- [Prompt]:
Please rewrite the rows below, starting with the line with "collectors: F. L. Greene" and going on through the line with "country: Guadeloupe", changing "catalogue / barcode" to "specimen barcode" and leaving everything else as it is. Give only those lines.

——

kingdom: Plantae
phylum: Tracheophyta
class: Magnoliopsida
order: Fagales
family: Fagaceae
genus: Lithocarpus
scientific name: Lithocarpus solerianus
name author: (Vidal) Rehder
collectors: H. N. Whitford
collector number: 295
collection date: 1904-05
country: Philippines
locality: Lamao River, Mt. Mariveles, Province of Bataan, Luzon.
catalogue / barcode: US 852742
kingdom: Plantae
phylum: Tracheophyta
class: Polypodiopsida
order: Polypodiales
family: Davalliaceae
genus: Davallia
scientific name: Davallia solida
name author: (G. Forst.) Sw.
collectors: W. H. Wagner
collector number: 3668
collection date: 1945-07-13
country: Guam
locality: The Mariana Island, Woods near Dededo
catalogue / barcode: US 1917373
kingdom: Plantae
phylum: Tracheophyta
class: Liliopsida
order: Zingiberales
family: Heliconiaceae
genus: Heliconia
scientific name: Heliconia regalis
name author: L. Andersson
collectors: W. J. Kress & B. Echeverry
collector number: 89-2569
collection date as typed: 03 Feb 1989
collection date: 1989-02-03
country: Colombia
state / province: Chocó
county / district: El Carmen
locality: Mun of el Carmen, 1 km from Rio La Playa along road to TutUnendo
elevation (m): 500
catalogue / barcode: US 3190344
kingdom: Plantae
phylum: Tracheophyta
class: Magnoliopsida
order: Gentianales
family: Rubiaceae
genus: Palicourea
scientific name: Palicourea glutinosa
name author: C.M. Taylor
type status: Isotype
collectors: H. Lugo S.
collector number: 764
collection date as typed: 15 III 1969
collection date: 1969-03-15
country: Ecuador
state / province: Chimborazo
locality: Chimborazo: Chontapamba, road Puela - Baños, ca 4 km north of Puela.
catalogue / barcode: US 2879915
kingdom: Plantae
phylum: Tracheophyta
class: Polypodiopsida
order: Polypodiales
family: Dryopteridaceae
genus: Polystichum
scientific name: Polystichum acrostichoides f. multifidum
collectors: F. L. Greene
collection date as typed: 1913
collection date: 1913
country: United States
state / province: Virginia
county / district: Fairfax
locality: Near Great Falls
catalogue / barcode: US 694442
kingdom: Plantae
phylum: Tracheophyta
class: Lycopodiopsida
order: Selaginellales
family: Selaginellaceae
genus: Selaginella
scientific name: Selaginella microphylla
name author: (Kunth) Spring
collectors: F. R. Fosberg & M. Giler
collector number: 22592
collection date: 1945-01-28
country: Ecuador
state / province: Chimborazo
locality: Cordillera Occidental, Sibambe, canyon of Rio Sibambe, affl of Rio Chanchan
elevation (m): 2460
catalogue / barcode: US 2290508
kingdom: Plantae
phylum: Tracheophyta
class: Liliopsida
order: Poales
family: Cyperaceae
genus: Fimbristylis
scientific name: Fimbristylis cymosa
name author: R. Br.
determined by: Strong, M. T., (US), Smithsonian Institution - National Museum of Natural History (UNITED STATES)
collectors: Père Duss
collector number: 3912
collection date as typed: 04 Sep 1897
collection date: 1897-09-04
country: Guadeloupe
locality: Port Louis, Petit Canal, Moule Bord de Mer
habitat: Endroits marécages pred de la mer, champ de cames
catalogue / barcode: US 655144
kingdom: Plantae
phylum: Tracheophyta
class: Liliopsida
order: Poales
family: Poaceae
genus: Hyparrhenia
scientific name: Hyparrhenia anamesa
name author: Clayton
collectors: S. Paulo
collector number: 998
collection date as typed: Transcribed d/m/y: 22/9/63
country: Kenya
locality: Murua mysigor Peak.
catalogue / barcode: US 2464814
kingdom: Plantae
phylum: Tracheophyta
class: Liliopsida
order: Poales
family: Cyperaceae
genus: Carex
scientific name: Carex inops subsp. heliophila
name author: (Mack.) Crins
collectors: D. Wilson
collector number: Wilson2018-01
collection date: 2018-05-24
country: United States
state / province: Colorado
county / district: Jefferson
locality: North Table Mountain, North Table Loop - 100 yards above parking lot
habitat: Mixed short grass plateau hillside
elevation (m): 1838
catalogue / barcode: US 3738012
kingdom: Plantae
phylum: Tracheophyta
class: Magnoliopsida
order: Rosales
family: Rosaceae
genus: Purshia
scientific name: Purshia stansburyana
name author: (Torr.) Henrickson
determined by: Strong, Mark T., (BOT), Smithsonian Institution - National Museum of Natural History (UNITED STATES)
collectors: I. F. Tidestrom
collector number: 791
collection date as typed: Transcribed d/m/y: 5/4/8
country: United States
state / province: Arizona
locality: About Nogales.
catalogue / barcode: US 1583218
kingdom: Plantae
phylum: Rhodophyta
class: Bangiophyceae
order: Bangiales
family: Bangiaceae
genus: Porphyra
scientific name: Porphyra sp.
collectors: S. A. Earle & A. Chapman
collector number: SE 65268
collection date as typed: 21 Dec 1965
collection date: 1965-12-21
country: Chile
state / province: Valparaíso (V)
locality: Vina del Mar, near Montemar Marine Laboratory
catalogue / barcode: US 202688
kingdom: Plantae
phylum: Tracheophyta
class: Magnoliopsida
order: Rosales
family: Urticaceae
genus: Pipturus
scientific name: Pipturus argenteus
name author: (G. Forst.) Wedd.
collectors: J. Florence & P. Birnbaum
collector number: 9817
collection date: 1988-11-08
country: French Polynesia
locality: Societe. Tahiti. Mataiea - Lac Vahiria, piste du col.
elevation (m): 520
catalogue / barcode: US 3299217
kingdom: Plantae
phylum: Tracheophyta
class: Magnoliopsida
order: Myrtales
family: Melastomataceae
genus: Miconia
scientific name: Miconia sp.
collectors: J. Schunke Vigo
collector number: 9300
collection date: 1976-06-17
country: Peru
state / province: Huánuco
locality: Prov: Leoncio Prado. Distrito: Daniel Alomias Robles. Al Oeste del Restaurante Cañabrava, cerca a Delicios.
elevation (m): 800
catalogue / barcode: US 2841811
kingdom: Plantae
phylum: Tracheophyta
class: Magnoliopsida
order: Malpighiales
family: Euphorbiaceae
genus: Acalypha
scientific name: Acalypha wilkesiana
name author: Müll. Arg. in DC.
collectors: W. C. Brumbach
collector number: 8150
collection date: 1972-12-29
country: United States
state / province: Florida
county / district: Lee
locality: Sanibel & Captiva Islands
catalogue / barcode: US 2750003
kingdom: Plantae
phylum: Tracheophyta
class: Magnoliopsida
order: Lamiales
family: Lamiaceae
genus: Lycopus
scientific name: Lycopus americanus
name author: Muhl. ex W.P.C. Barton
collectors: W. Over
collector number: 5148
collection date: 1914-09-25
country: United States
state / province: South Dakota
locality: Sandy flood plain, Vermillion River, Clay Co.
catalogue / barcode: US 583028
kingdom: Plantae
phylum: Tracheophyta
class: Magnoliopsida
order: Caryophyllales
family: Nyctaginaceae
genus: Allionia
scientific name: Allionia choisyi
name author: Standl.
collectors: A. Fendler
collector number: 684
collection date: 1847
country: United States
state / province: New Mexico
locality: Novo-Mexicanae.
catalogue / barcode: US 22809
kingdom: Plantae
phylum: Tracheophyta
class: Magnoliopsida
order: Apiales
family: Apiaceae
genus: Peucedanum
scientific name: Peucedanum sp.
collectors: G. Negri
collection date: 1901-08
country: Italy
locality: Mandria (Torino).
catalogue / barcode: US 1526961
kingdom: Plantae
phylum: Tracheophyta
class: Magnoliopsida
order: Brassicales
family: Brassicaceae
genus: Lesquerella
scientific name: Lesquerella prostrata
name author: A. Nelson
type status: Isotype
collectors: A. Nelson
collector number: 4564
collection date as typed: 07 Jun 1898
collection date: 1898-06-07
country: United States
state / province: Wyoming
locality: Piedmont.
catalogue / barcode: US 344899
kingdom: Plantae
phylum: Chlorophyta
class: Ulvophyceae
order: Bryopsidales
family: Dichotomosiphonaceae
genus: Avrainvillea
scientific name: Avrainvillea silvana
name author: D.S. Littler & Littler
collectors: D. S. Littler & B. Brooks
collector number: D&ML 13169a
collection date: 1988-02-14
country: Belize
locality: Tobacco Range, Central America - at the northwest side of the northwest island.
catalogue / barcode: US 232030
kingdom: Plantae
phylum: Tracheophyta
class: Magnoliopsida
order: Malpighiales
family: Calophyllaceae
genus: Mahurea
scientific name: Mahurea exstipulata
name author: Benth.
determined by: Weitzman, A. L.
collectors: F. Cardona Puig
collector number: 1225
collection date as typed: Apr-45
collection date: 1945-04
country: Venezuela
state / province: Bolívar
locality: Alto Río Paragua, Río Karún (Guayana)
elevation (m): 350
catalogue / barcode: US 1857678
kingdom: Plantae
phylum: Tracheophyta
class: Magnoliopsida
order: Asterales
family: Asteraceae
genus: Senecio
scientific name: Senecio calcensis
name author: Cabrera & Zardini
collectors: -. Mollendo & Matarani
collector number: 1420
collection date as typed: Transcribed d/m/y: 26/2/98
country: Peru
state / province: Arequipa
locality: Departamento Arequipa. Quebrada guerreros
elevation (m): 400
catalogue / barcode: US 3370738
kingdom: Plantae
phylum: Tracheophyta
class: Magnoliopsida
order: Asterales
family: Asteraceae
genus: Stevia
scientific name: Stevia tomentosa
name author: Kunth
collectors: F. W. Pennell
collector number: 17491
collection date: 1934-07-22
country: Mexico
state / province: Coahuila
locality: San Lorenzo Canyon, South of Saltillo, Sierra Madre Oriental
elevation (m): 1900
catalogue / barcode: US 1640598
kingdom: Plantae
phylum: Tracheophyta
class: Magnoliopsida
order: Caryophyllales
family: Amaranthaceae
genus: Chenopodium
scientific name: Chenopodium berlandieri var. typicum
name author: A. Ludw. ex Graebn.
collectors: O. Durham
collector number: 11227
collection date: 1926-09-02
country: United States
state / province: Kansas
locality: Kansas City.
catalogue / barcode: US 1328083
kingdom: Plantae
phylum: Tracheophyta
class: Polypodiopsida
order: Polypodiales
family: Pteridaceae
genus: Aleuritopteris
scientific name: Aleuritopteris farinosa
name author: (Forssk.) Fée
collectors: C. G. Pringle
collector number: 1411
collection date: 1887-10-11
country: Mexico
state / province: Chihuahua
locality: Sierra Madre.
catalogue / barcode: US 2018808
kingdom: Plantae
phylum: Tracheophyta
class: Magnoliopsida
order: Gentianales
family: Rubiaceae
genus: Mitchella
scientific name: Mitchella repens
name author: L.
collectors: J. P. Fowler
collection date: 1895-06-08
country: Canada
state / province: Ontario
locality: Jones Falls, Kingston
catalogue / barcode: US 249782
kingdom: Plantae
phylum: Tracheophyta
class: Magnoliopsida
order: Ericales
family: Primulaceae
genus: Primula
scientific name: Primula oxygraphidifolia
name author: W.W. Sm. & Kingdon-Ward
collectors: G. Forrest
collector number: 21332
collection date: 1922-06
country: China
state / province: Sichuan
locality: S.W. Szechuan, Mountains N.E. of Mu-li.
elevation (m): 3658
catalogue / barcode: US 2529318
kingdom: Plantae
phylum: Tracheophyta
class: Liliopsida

——

- [The answer]:
collectors: F. L. Greene
collection date as typed: 1913
collection date: 1913
country: United States
state / province: Virginia
county / district: Fairfax
locality: Near Great Falls
specimen barcode: US 694442
kingdom: Plantae
phylum: Tracheophyta
class: Lycopodiopsida
order: Selaginellales
family: Selaginellaceae
genus: Selaginella
scientific name: Selaginella microphylla
name author: (Kunth) Spring
collectors: F. R. Fosberg & M. Giler
collector number: 22592
collection date: 1945-01-28
country: Ecuador
state / province: Chimborazo
locality: Cordillera Occidental, Sibambe, canyon of Rio Sibambe, affl of Rio Chanchan
elevation (m): 2460
specimen barcode: US 2290508
kingdom: Plantae
phylum: Tracheophyta
class: Liliopsida
order: Poales
family: Cyperaceae
genus: Fimbristylis
scientific name: Fimbristylis cymosa
name author: R. Br.
determined by: Strong, M. T., (US), Smithsonian Institution - National Museum of Natural History (UNITED STATES)
collectors: Père Duss
collector number: 3912
collection date as typed: 04 Sep 1897
collection date: 1897-09-04
country: Guadeloupe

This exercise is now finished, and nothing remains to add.